■ PROMPT
Wherever the string "format" shows up in the data below, copy the whole line.

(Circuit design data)
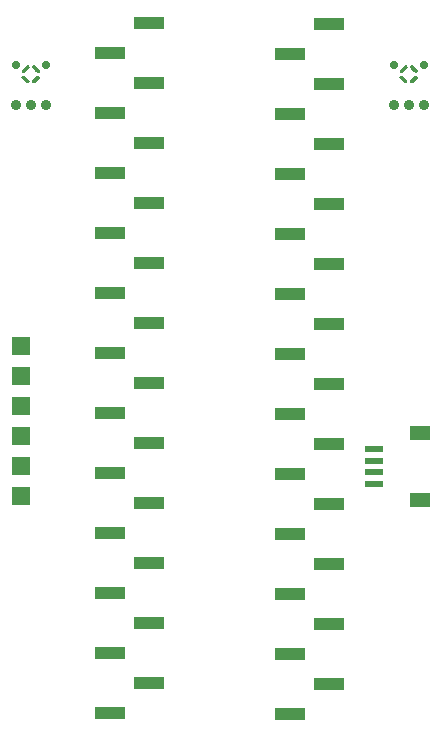
<source format=gbr>
%TF.GenerationSoftware,KiCad,Pcbnew,7.0.1-0*%
%TF.CreationDate,2024-02-14T11:54:31-05:00*%
%TF.ProjectId,Tympan_Rev_F,54796d70-616e-45f5-9265-765f462e6b69,rev?*%
%TF.SameCoordinates,Original*%
%TF.FileFunction,Paste,Bot*%
%TF.FilePolarity,Positive*%
%FSLAX46Y46*%
G04 Gerber Fmt 4.6, Leading zero omitted, Abs format (unit mm)*
G04 Created by KiCad (PCBNEW 7.0.1-0) date 2024-02-14 11:54:31*
%MOMM*%
%LPD*%
G01*
G04 APERTURE LIST*
%ADD10C,0.300000*%
%ADD11C,0.900000*%
%ADD12C,0.700000*%
%ADD13R,2.510000X1.000000*%
%ADD14R,1.800000X1.200000*%
%ADD15R,1.550000X0.600000*%
%ADD16R,1.500000X1.500000*%
G04 APERTURE END LIST*
D10*
X169150000Y-77080000D02*
G75*
G03*
X168784817Y-77438370I249995J-619995D01*
G01*
X168780000Y-77950000D02*
G75*
G03*
X169138370Y-78315183I619995J249995D01*
G01*
X170020000Y-77450000D02*
G75*
G03*
X169661630Y-77084817I-619995J-249995D01*
G01*
X169650000Y-78320000D02*
G75*
G03*
X170015183Y-77961630I-249995J619995D01*
G01*
X137150000Y-77080000D02*
G75*
G03*
X136784817Y-77438370I249995J-619995D01*
G01*
X136780000Y-77950000D02*
G75*
G03*
X137138370Y-78315183I619995J249995D01*
G01*
X138020000Y-77450000D02*
G75*
G03*
X137661630Y-77084817I-619995J-249995D01*
G01*
X137650000Y-78320000D02*
G75*
G03*
X138015183Y-77961630I-249995J619995D01*
G01*
D11*
X168135000Y-80316000D03*
D12*
X168135000Y-76910000D03*
X170665000Y-76910000D03*
D11*
X170665000Y-80316000D03*
X169400000Y-80316000D03*
X136135000Y-80316000D03*
D12*
X136135000Y-76910000D03*
X138665000Y-76910000D03*
D11*
X138665000Y-80316000D03*
X137400000Y-80316000D03*
D13*
X144110000Y-131800000D03*
X147420000Y-129260000D03*
X144110000Y-126720000D03*
X147420000Y-124180000D03*
X144110000Y-121640000D03*
X147420000Y-119100000D03*
X144110000Y-116560000D03*
X147420000Y-114020000D03*
X144110000Y-111480000D03*
X147420000Y-108940000D03*
X144110000Y-106400000D03*
X147420000Y-103860000D03*
X144110000Y-101320000D03*
X147420000Y-98780000D03*
X144110000Y-96240000D03*
X147420000Y-93700000D03*
X144110000Y-91160000D03*
X147420000Y-88620000D03*
X144110000Y-86080000D03*
X147420000Y-83540000D03*
X144110000Y-81000000D03*
X147420000Y-78460000D03*
X144110000Y-75920000D03*
X147420000Y-73380000D03*
X162650000Y-73390000D03*
X159340000Y-75930000D03*
X162650000Y-78470000D03*
X159340000Y-81010000D03*
X162650000Y-83550000D03*
X159340000Y-86090000D03*
X162650000Y-88630000D03*
X159340000Y-91170000D03*
X162650000Y-93710000D03*
X159340000Y-96250000D03*
X162650000Y-98790000D03*
X159340000Y-101330000D03*
X162650000Y-103870000D03*
X159340000Y-106410000D03*
X162650000Y-108950000D03*
X159340000Y-111490000D03*
X162650000Y-114030000D03*
X159340000Y-116570000D03*
X162650000Y-119110000D03*
X159340000Y-121650000D03*
X162650000Y-124190000D03*
X159340000Y-126730000D03*
X162650000Y-129270000D03*
X159340000Y-131810000D03*
D14*
X170337500Y-108100000D03*
X170337500Y-113700000D03*
D15*
X166462500Y-109400000D03*
X166462500Y-110400000D03*
X166462500Y-111400000D03*
X166462500Y-112400000D03*
D16*
X136600000Y-113400000D03*
X136600000Y-110860000D03*
X136600000Y-108320000D03*
X136600000Y-105780000D03*
X136600000Y-103240000D03*
X136600000Y-100700000D03*
M02*

</source>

■ RESPONSE TO THIS EXERCISE
<source format=gbr>
G04 Gerber Fmt 4.6, Leading zero omitted, Abs format (unit mm)*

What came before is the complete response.